The data corresponding to the International Social Survey Programme modules are archived and released together with the data from the other member countries on the programme‚Äôs website free of charge. Similarly, the public release of the European Social Survey modules that were replicated in the 2015 SASAS round have been placed for download on the ESS website. 

In these ways, the SASAS data are increasingly being disseminated to the user community. Given the wealth of data generated, there is significant potential for others to increasingly draw on the data for academic, policy and other purposes. Furthermore, with each new round of data collected the ability to further understand stability and change in the country and among the public, increases further. There is also considerable scope for innovative experimentation involving the integration of different types of data. For instance, administrative data could be linked to SASAS data, and qualitative research can inform or supplement the SASAS quantitative survey analysis. 

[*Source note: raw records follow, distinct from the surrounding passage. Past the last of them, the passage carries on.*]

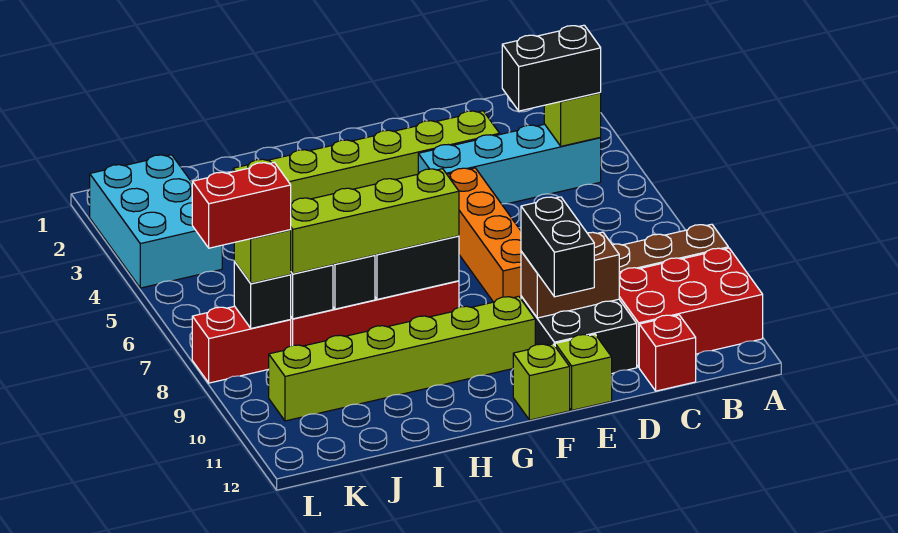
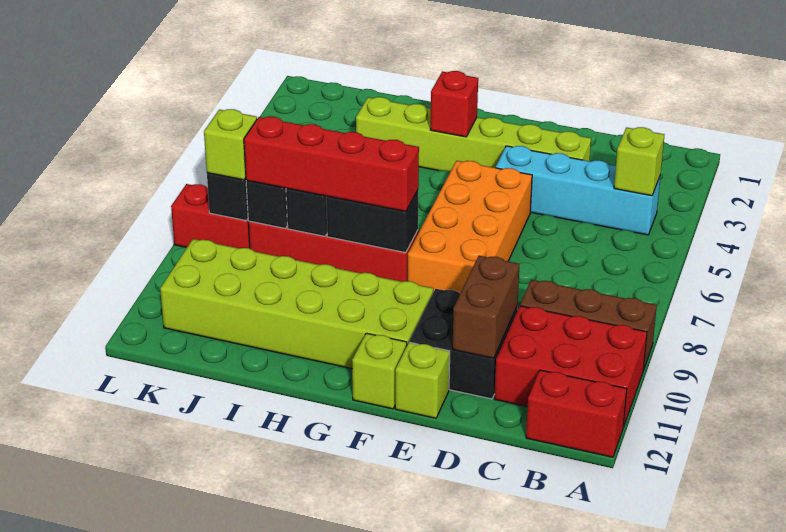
black 1x2 brick [502,25,601,111] -> none
red 1x1 brick [639,315,696,391] -> red 1x1 brick moved to [430,71,478,137]
brown 1x2 brick [521,232,619,318] -> brown 1x2 brick turned to [453,256,520,358]
orange 1x4 brick [447,168,521,302] -> orange 2x4 brick [408,161,532,293]
black 1x2 brick [521,197,594,297] -> none
lime 1x6 brick [268,296,535,421] -> lime 2x6 brick [160,239,433,369]
lime 1x4 brick [291,169,459,274] -> red 1x4 brick [244,117,419,211]
cyan 2x3 brick [89,155,222,288] -> none
red 1x2 brick [192,163,291,248] -> red 1x2 brick moved to [526,370,627,457]

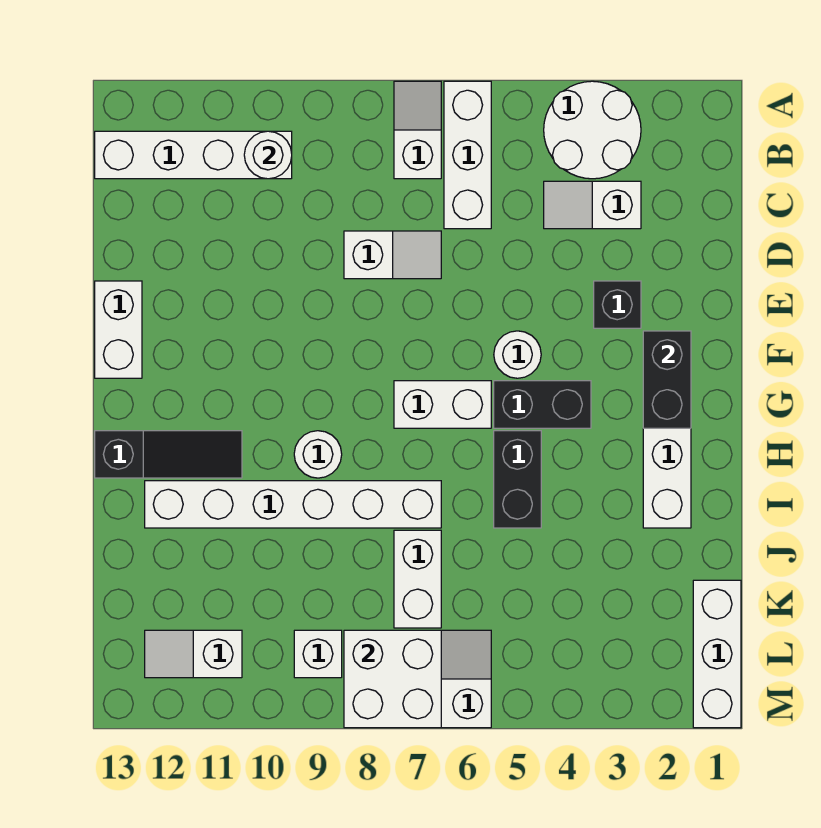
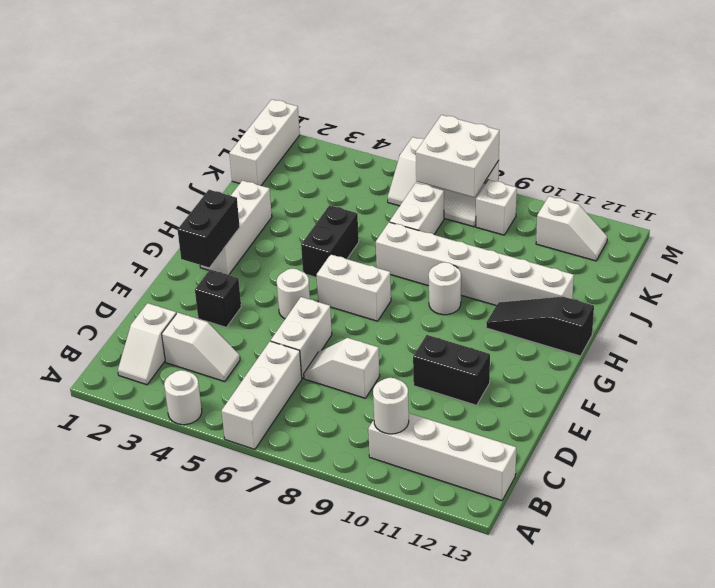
white 2x2 round brick [544,81,641,179] -> white 1x1 round brick [164,370,202,425]
white 1x2 slope [394,81,441,179] -> white 1x2 slope moved to [118,303,176,385]
white 1x2 brick [95,281,142,378] -> white 1x2 brick moved to [271,297,332,378]
black 1x2 brick [494,381,591,428] -> black 1x2 brick moved to [413,335,490,405]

The following audiences (national and internationally) do and could potentially make use of the data:

  • Researchers wanting to use the data for secondary analysis to inform their scientific work.
  • Academics who want to use the data and related documentation for teaching purposes.
  • Post-graduate students who would like to analyse the data for their theses or dissertations.
  • Decision makers with the intention to use the findings from the survey to inform the development trajectory of South Africa.
  • The media, NGOs and the public at large who would like to gain an understanding of the lived experiences of the people of South Africa.

Users are requested to provide a reason for wanting to access the data.